Laurits Malthe Gulløv prints at Summerworks EFA. Photographed by the writer.

According to the exhibition statement, the group show “Spiritual World” takes a cue from Alfred Stieglitz’s 1923 photograph of a castrated horse, “Spiritual America” and the 2002 film “Spirit: Stallion of the Cimarron.” Curator Theodor Nymark explains that everyone in Denmark has seen the film that glorifies the American West, I haven’t but I imagine it’s a little campy, like Nymark’s show, and a little cringe, like his view on traditional religion. Lea Porsager’s work MOOOOOOOO (fake cow) (2023/2024) also comments on taming the animal body and the earth, like Stieglitz and the film, but with more humor. A silkscreen print on faux letter donning black block letters that explain the feeling of eating meat from a cow: “Chew the char-red clit-clover (who ordered that?)” and “Let the spherical cos roam the streets.” Packaged meat I assume. In the window metal letters used to brand cows read MOOOOOO. Kay Yoon’s Shells of Probabilities (9#/13) (2023) comprise of automobile parts installed on the wall to with a small hammer that the viewer can use to tap the metal turning it into a Korean ritual bowl that makes a singing sound. Nymark’s photogravure Pearl Street Station Model is elegantly framed with a magenta-colored passe-partout and depicts Thomas Edison’s first commercial power station in Manhattan’s financial district. It is in agriculture, industry, and the energy sector that the spirit is located.

Theodore Nymark RAINRAIN
Installation view “Spiritual World” at Rainrain. Left: Lara Joy Evans’ “Communication Relic No.03” (2024). Right: Theodore Nymark’s Pearl Street Station Model. Courtesy of the gallery.

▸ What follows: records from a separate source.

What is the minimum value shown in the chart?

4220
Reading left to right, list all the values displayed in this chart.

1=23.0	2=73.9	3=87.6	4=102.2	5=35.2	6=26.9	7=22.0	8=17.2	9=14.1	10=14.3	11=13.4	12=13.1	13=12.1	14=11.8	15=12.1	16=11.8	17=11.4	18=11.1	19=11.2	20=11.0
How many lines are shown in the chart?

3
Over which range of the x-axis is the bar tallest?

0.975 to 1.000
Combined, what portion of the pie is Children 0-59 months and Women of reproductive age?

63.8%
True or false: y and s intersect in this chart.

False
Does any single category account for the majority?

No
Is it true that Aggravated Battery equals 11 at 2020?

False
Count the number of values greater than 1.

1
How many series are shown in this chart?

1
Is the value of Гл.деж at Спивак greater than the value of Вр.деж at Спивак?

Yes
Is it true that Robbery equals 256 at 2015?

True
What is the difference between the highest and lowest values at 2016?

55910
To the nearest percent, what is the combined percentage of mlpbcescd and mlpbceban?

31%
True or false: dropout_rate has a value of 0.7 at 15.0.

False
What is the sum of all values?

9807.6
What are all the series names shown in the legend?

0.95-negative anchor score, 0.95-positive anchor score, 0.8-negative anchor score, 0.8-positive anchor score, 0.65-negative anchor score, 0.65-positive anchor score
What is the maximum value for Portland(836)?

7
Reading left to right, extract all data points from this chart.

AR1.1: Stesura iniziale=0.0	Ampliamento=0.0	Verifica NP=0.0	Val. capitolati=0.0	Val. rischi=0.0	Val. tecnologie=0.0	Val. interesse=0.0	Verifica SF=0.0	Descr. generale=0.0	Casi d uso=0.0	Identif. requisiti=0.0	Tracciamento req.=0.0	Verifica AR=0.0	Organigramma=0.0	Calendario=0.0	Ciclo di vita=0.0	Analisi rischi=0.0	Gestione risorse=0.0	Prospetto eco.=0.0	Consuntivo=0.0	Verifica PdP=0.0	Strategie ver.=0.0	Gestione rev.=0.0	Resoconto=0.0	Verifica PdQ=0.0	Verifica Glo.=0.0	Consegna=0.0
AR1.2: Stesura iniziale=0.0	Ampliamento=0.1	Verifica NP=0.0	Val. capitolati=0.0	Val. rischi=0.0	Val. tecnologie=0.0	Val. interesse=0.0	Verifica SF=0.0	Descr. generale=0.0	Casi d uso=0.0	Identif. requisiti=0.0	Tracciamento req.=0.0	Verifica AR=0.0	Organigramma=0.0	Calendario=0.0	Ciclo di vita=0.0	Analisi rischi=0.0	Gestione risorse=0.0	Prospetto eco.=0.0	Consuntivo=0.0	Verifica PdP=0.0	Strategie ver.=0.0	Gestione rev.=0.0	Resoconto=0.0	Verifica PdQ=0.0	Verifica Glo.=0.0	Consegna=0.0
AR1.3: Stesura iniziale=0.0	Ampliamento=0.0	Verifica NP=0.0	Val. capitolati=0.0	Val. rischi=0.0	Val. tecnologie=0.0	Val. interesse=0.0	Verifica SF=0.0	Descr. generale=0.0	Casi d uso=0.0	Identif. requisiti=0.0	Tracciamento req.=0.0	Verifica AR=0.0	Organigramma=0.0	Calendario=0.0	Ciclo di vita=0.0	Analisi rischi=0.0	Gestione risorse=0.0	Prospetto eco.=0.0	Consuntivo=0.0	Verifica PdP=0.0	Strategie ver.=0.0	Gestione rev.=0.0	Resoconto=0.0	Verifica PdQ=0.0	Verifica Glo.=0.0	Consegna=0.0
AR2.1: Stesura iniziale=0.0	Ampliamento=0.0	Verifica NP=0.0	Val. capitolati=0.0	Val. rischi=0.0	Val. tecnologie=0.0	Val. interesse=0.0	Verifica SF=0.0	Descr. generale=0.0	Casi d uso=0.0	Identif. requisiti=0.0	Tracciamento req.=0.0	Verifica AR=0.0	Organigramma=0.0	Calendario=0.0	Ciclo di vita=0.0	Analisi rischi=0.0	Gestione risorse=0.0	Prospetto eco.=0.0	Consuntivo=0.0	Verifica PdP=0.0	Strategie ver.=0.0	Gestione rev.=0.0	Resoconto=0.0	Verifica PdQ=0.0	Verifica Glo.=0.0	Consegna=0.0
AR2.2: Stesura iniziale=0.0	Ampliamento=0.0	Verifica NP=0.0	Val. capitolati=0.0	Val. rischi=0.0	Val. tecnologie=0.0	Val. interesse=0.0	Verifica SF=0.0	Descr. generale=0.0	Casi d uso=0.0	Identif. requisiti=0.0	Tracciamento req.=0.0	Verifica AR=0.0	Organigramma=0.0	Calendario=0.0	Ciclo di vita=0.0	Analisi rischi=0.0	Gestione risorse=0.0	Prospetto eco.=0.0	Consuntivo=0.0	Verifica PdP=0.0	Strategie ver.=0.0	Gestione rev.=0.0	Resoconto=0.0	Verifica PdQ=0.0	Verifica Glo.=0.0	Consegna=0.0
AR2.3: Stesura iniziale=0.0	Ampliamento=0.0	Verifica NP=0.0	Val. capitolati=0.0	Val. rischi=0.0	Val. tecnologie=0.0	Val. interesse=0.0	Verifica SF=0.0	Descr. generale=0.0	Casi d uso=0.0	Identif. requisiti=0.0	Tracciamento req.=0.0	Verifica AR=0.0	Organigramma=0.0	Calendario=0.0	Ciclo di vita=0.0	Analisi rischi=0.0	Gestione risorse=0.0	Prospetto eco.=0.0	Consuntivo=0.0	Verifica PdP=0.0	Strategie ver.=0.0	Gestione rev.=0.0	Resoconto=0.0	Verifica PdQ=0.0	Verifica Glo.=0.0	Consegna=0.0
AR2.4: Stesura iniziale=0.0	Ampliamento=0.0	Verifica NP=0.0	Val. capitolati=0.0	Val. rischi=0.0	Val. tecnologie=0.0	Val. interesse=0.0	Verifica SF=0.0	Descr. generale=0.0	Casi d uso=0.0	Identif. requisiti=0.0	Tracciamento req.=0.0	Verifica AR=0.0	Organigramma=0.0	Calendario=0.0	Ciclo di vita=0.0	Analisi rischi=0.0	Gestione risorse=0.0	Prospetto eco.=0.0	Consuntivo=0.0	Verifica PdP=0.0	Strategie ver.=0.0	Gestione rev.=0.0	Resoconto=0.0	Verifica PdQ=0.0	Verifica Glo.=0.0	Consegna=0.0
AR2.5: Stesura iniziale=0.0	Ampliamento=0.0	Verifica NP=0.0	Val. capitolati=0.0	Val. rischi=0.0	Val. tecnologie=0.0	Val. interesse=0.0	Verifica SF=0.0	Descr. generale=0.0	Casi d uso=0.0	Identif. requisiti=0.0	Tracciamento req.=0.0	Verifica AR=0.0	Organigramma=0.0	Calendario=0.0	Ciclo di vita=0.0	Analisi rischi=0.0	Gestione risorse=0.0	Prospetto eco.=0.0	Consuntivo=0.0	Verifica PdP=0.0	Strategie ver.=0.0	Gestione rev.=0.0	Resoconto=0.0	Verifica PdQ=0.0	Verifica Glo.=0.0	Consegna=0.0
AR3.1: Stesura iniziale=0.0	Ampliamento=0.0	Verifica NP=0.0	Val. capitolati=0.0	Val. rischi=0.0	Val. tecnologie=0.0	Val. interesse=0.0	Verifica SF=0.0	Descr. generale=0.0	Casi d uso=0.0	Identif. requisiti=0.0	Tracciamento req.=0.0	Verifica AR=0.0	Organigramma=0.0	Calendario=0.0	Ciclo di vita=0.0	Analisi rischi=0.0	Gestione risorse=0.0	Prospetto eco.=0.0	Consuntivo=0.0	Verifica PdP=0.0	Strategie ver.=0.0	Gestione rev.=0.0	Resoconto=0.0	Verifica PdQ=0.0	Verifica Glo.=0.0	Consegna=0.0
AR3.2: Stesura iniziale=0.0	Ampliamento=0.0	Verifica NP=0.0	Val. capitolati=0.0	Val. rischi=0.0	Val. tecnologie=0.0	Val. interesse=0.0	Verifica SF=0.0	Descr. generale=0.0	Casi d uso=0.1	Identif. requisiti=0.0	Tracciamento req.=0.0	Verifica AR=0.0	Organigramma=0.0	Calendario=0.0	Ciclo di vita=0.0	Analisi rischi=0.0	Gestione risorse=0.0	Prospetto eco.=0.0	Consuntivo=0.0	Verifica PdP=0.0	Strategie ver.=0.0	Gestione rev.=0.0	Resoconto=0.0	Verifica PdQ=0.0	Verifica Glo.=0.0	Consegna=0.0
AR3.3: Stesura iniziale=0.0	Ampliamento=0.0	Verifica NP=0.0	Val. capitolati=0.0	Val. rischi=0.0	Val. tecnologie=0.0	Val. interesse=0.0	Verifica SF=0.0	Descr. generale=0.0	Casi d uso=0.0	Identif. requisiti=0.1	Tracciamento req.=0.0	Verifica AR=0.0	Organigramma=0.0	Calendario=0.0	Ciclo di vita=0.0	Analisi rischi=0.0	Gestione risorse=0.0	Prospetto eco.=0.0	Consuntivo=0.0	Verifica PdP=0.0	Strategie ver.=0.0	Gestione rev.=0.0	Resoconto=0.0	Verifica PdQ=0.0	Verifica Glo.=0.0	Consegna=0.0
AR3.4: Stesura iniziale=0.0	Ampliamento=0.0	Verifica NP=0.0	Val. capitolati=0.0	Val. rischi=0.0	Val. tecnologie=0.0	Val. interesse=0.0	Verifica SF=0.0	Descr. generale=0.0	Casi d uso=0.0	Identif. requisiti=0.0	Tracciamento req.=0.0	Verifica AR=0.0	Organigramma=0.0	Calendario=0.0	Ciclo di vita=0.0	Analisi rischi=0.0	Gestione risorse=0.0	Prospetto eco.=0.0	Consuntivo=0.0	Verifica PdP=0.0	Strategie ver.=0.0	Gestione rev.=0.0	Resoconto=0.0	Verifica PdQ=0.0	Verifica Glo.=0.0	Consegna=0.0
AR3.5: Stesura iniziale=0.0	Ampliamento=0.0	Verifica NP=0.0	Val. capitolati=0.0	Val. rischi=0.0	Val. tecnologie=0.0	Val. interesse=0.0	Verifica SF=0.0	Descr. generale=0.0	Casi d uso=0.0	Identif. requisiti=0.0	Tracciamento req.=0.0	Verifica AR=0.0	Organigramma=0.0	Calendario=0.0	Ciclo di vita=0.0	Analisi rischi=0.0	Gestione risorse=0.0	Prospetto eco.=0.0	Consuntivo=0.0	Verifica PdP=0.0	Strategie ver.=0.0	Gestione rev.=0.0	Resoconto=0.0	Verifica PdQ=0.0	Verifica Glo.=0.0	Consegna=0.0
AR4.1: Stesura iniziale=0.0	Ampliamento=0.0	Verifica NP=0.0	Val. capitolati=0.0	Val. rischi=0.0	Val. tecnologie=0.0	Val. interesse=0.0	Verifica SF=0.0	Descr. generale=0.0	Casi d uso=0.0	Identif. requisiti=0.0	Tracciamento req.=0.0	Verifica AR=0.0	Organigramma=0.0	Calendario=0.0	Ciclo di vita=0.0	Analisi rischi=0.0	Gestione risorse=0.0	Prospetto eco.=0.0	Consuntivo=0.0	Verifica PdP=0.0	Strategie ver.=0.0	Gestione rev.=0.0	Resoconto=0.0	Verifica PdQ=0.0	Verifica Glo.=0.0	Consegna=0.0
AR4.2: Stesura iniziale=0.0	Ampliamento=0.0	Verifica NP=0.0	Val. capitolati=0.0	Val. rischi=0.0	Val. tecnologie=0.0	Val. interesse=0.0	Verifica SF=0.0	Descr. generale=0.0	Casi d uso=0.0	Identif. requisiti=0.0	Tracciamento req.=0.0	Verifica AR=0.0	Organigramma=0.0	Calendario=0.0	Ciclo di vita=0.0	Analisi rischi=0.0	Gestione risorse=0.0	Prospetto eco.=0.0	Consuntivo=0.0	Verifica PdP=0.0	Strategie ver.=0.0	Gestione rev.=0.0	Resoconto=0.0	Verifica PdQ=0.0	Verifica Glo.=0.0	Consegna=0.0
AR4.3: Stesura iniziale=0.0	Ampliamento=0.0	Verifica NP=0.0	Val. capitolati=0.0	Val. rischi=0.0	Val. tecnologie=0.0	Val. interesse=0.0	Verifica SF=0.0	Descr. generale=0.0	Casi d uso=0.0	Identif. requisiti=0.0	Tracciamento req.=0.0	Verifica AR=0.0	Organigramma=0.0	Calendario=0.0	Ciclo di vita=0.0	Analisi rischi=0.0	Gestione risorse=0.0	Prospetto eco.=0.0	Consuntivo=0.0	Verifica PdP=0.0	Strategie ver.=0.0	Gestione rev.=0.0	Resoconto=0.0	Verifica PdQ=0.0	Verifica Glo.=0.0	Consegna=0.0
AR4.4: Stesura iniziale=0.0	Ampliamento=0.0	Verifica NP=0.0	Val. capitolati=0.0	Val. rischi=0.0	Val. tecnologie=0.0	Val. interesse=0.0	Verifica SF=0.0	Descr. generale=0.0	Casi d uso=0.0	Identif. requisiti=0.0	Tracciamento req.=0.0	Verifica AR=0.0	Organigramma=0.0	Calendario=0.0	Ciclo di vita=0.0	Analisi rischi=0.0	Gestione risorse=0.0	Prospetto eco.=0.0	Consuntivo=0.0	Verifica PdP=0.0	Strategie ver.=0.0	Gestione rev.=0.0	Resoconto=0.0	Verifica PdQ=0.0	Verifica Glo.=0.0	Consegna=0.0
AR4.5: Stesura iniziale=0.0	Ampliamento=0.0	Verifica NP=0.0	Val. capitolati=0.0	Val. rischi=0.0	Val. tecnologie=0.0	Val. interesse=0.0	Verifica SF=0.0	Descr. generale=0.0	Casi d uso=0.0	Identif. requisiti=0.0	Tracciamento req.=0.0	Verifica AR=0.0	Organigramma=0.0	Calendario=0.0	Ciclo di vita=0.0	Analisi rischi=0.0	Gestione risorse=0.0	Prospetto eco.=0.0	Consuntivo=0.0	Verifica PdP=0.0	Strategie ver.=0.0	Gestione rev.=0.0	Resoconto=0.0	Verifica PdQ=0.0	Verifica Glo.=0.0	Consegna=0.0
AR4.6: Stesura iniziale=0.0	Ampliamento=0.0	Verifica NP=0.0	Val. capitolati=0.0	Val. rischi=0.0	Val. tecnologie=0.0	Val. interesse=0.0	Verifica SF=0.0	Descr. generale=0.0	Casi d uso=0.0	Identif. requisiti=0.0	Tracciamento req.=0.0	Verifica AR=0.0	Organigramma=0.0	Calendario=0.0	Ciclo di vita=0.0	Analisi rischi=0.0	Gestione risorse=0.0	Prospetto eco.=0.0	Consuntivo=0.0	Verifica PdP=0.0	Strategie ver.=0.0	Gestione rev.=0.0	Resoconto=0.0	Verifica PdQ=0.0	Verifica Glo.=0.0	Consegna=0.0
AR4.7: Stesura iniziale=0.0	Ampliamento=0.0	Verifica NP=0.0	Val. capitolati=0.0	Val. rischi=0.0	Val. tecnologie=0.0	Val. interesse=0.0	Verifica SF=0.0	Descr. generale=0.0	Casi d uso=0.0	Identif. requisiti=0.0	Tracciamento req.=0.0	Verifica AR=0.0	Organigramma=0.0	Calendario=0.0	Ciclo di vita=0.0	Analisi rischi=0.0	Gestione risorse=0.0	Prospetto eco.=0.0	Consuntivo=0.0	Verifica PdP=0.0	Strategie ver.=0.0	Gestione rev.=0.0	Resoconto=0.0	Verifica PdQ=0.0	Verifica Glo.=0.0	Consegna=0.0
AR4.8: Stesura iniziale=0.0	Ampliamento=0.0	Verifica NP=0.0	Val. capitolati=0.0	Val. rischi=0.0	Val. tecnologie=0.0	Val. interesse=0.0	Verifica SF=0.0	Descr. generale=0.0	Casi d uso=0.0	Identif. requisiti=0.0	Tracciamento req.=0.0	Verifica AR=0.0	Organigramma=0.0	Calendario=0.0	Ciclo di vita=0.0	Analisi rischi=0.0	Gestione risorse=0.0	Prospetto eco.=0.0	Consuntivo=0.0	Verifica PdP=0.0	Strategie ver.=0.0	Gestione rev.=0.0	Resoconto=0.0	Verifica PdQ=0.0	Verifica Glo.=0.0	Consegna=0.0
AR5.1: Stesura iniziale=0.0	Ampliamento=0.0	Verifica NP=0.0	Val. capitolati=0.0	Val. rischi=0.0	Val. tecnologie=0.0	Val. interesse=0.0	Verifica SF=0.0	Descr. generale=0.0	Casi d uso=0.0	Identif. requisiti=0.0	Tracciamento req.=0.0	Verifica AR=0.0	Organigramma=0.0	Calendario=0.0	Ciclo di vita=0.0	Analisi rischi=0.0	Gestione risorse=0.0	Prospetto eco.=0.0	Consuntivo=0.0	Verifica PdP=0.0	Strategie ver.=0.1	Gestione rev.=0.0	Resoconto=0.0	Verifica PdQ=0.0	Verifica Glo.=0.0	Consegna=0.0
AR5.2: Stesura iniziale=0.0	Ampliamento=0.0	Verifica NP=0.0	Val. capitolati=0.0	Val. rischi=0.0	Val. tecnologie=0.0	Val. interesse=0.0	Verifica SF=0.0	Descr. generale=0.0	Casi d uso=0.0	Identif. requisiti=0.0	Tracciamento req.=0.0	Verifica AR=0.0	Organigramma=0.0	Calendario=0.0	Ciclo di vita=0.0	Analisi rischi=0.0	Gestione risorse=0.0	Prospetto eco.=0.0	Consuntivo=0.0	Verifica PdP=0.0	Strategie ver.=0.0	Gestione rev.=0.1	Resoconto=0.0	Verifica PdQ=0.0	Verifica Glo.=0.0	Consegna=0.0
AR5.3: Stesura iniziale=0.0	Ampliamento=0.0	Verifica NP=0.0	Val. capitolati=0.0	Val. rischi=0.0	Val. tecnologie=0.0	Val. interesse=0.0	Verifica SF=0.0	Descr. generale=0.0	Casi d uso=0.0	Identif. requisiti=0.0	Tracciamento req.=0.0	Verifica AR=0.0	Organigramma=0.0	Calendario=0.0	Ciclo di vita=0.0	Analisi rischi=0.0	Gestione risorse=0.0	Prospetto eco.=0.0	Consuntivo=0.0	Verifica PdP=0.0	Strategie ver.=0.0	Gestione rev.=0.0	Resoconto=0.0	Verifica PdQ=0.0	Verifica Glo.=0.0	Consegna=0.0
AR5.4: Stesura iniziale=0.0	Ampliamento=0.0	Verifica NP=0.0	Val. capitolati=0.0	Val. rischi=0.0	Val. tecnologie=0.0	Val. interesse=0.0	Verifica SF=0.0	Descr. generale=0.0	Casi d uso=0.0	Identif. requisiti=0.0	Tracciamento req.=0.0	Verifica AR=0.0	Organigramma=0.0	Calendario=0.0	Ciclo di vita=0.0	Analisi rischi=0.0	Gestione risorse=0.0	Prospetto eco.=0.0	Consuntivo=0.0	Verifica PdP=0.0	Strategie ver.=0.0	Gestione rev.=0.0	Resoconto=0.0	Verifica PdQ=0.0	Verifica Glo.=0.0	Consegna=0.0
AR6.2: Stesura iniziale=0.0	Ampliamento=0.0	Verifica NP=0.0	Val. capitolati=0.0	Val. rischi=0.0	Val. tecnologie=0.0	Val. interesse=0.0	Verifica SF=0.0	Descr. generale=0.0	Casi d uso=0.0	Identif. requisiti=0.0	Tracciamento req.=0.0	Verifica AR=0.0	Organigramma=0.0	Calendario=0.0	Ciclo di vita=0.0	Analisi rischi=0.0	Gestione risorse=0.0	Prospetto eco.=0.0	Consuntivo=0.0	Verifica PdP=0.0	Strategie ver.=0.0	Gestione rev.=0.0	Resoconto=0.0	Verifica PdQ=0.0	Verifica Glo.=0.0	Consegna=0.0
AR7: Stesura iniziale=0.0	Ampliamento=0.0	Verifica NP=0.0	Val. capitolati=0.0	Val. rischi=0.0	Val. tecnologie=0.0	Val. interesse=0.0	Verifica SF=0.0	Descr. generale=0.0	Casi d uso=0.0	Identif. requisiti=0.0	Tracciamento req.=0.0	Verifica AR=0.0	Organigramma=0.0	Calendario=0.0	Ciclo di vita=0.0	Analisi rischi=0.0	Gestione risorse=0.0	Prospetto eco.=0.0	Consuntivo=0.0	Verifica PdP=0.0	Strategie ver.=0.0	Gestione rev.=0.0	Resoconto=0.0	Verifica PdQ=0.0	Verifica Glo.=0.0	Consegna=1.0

Hot in the news this week was Trump’s attempt to get Christians to vote for him at an event organized by the conservative group Turning Point Action in West Palm Beach: “I love you Christians. I’m a Christian. I love you, get out, you gotta get out and vote. In four years, you don’t have to vote again, we’ll have it fixed so good you’re not going to have to vote,” Trump said. In the United States, democracy and Christianity are deeply intertwined—and often times Christian groups even trump the democratic process. Having won over 15 Supreme court cases, many of them reproductive health and LGBTQ-related, including overturning Roe vs. Wade, the most influential Christian conservative movement’s arm is the Alliance Defending Freedom. Stop turning to scripture, technology is the way to go says American artist Lara Joy Evans’ Communication Relic No.03 (2024) a chromogenic print of a satellite dish. Other artists in Nymark’s show, Joe Bun Keo, Amitai Romm, and Quay Quinn Wolf have within Nymark’s context equally poignant commentaries that shift the focus away from religion as an institution and toward science, or personal interests, which, you know, can be seen as spiritual.

It is clear to me that religion and spirituality is on the rise in the contemporary art world and I appreciate these secular-leaning takes on the topic.

Spiritual World | Organized by Theodor Nymark is open through August 9 at RAINRAIN, 110 Lafayette St #201, New York.